May 15, 2019

NEWS YOU CAN USE: Ryan D’Agostino: How To Get Started In Flying.

Most flight schools and small aviation companies will charge you no more than a couple hundred dollars for a taste—usually an hour ride, with an instructor. You get to grab the controls for part of the time, zip around, maybe fly over your house. It’s usually called a discovery flight.

When you fly in a small aircraft at a low altitude, the sensation is not so much that the world below gets smaller. The overwhelming sensation is that the sky gets bigger. Bigger than you’ve ever seen it, even from some endless beach, or from out in the desert, or from out the multilayered polycarbonate window of a commercial airliner. The sky pulls you up and surrounds you—it feels as if all the blue is keeping you aloft. You feel it in a way you don’t on an oversold 10:45 from Chicago to Dallas.

I had the opportunity to go up in a Cirrus SR22 with my 11-year-old son and a pilot named Ivy McIver. Ivy has been with Cirrus most of her career, selling planes, flying them, evangelizing the very idea of personal flight. She is laid-back and cool, and before we left the ground—before we even climbed into the four-­person cabin—she demonstrated the entire irresistible attraction of learning to fly yourself in an airplane.

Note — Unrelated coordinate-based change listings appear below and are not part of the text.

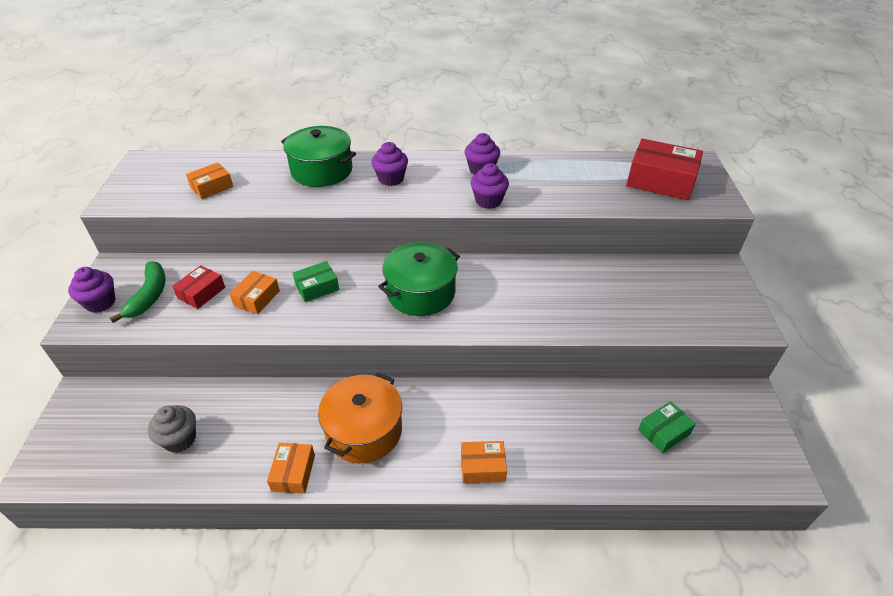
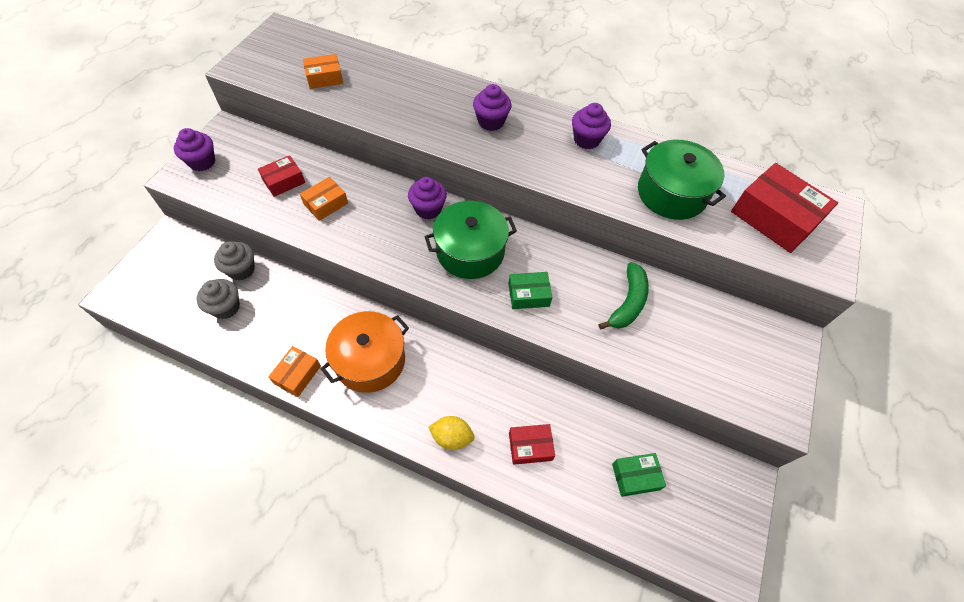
camera: 20 degrees right, 15 degrees up
green banana [110,261,166,323] -> green banana moved to [599,262,649,329]
green pot [281,126,356,187] -> green pot moved to [638,140,726,220]
green box [293,261,339,302] -> green box moved to [509,272,552,309]
orange box [461,441,507,483] -> yellow lemon [428,416,475,450]
purple cupcake [471,163,509,209] -> purple cupcake moved to [408,177,447,219]
none -> grey cupcake [214,241,255,281]
none -> red box [509,424,555,465]

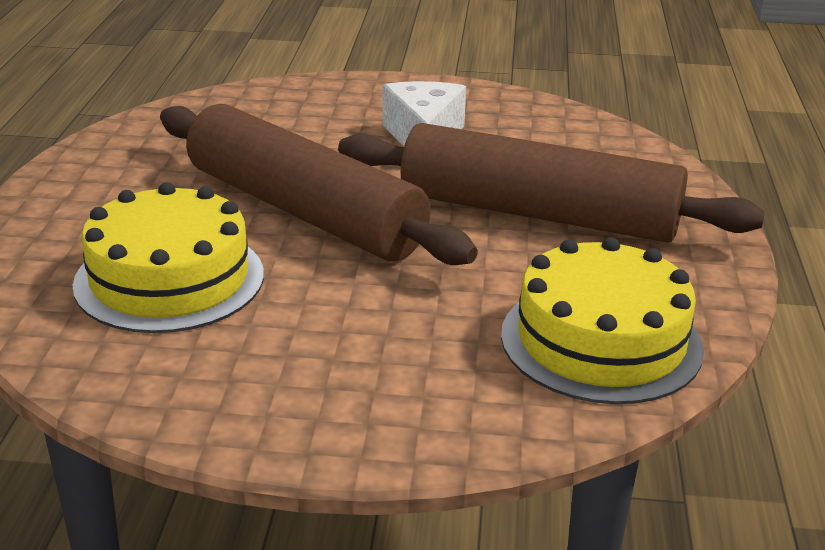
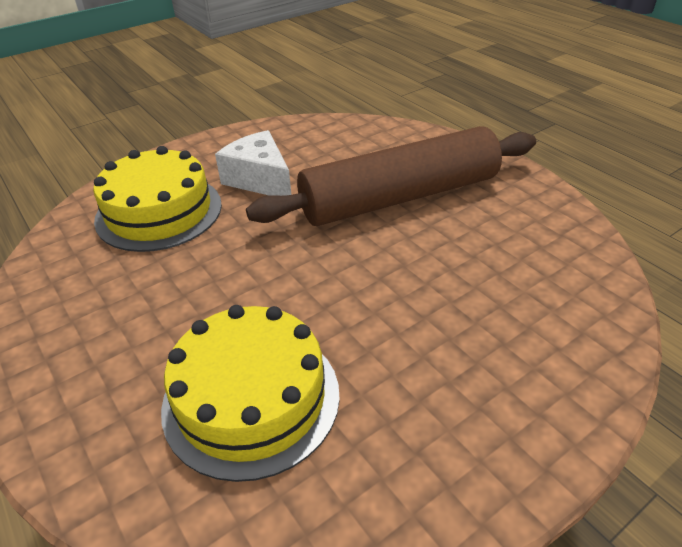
camera: 40 degrees left, 10 degrees up
brown rolling pin [160,104,478,265] -> none
yellow cake [501,237,704,404] -> yellow cake moved to [93,146,222,252]

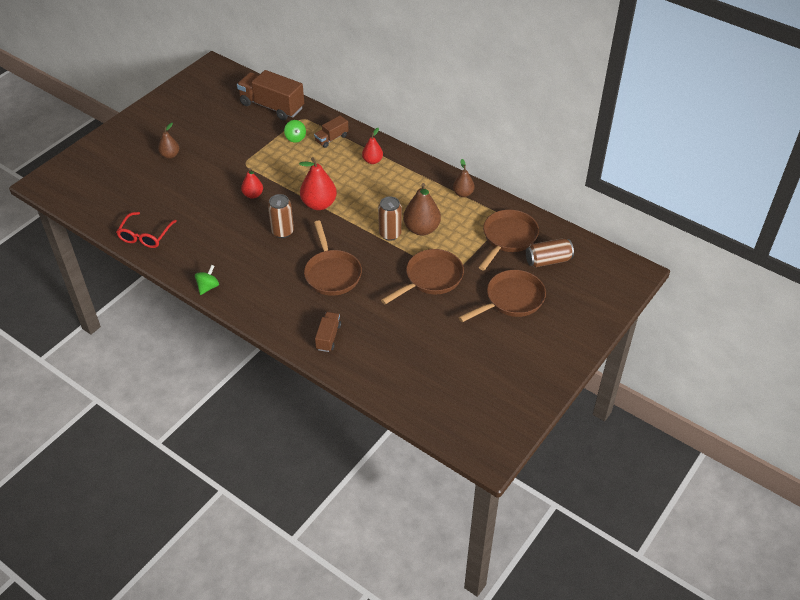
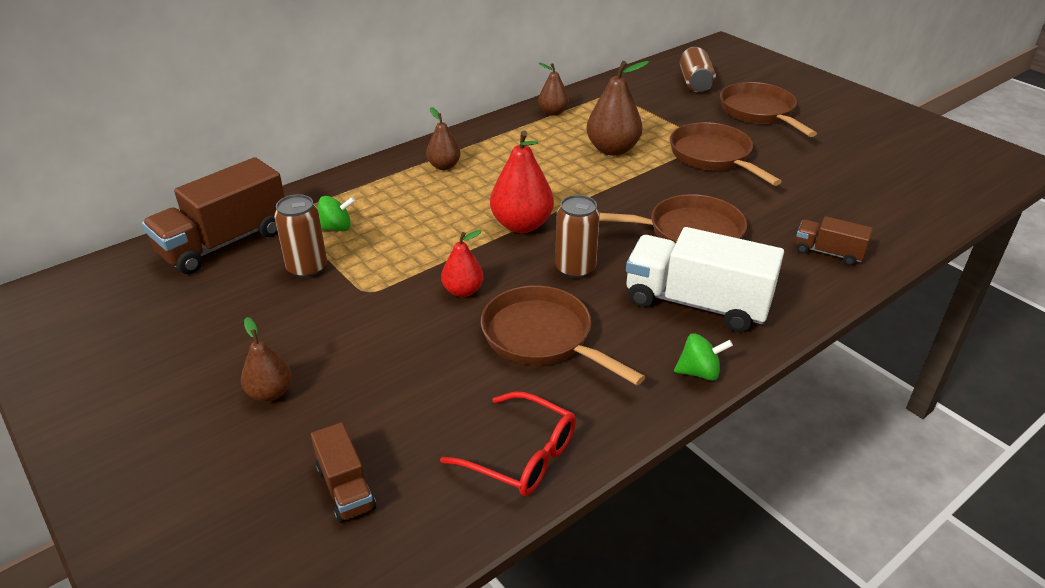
camera: 75 degrees left, 10 degrees down
green spinning top [195,265,219,295] -> green spinning top turned 135 degrees clockwise [674,333,733,381]
brown truck [314,116,349,148] -> brown truck moved to [311,422,376,523]
red pear [362,128,383,164] -> brown pear [426,107,461,170]
brown can [378,196,402,241] -> brown can moved to [274,194,327,278]
brown pan [479,210,539,270] -> brown pan moved to [481,286,645,385]
none -> white truck [626,227,784,332]

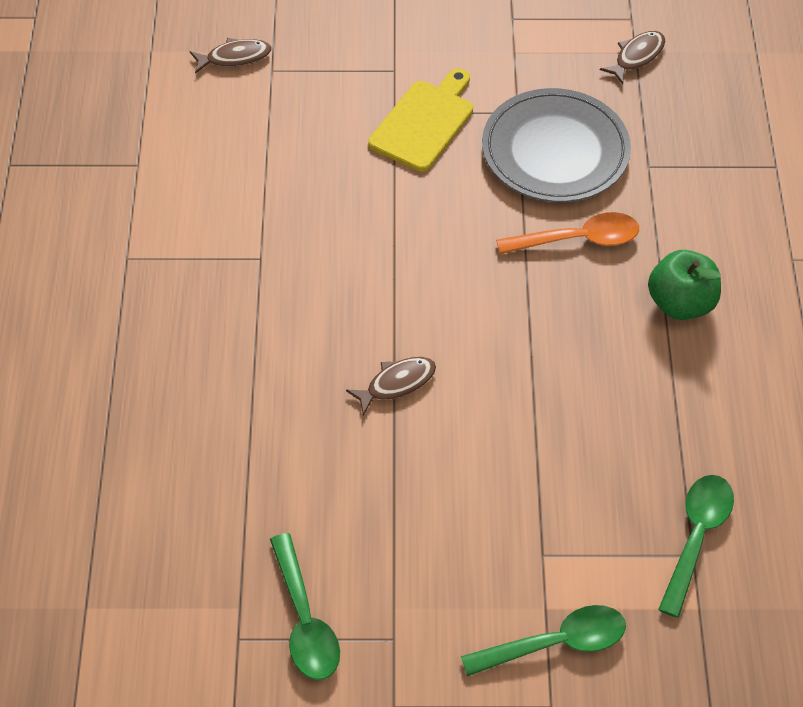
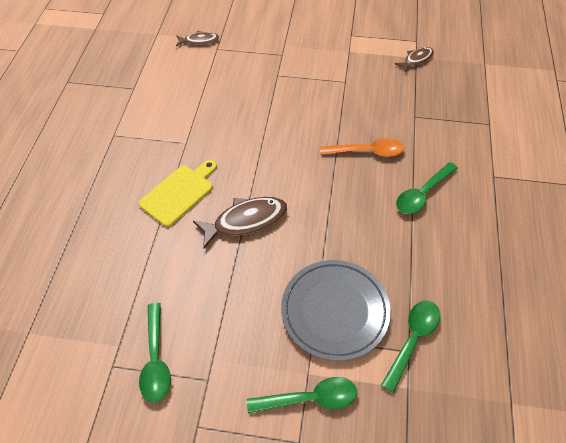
camera: 10 degrees right, 0 degrees up
brown fish [346,357,436,416] -> brown fish [193,197,287,249], size x1.69
yellow cutting board [368,68,473,172] -> yellow cutting board moved to [139,160,217,227]
grey plate [482,88,631,202] -> grey plate moved to [281,260,391,361]
green apple [648,250,721,320] -> green spoon [396,162,458,214]

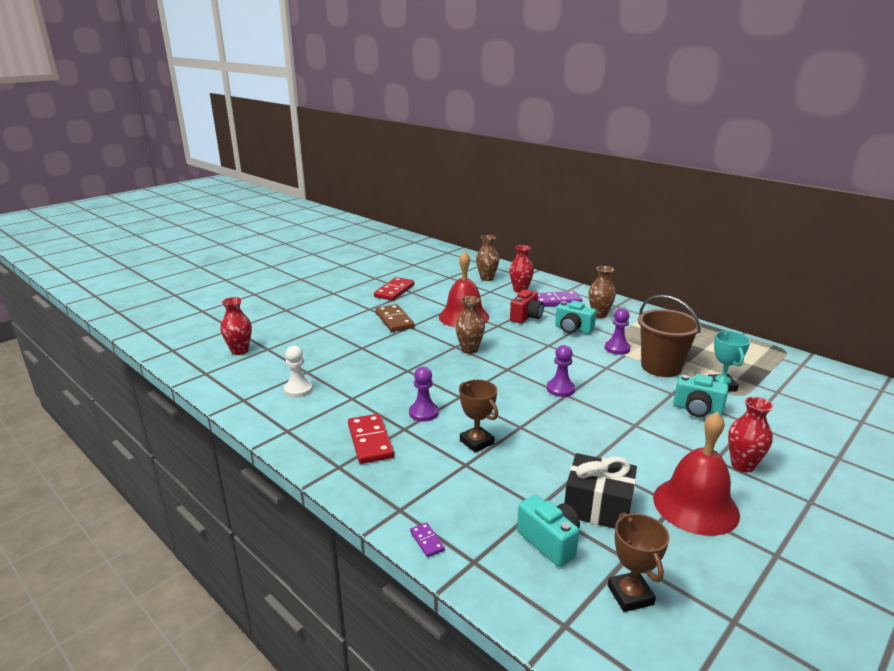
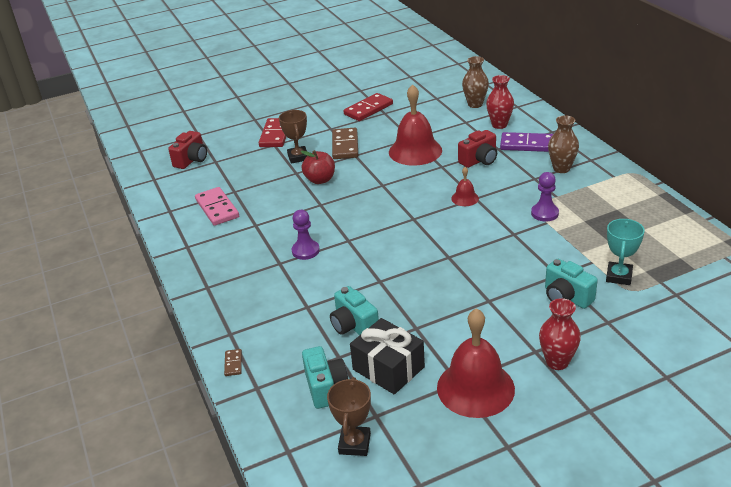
camera: 25 degrees right, 10 degrees up
red vase [220,297,252,355] -> red camera [168,131,207,169]
white pawn [284,346,313,397] -> pink domino [195,187,239,226]
red domino [348,414,394,464] -> red domino moved to [259,118,286,147]
purple domino [410,522,445,557] -> brown domino [224,349,242,376]
brown vase [455,296,485,354] -> none
brown trophy [459,380,498,453] -> brown trophy moved to [279,110,307,164]
purple pawn [547,345,575,397] -> none
turquoise camera [555,301,596,334] -> turquoise camera moved to [330,286,379,335]
brown bucket [638,295,701,377] -> none
none -> red apple [301,150,335,184]
none -> red bell [451,167,479,206]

Here is how she demonstrated that:

I said, “Where are we going today?” (We were starting out from Westchester County Airport, about 35 miles north of New York City.)

She said, “I thought we would go to an air show in Rhode Island first.” I said, “Great!”

She said, “After that, I don’t know . . . we could go to Maine?”

I’d like to fly, but I need another expensive hobby like a hole in the head.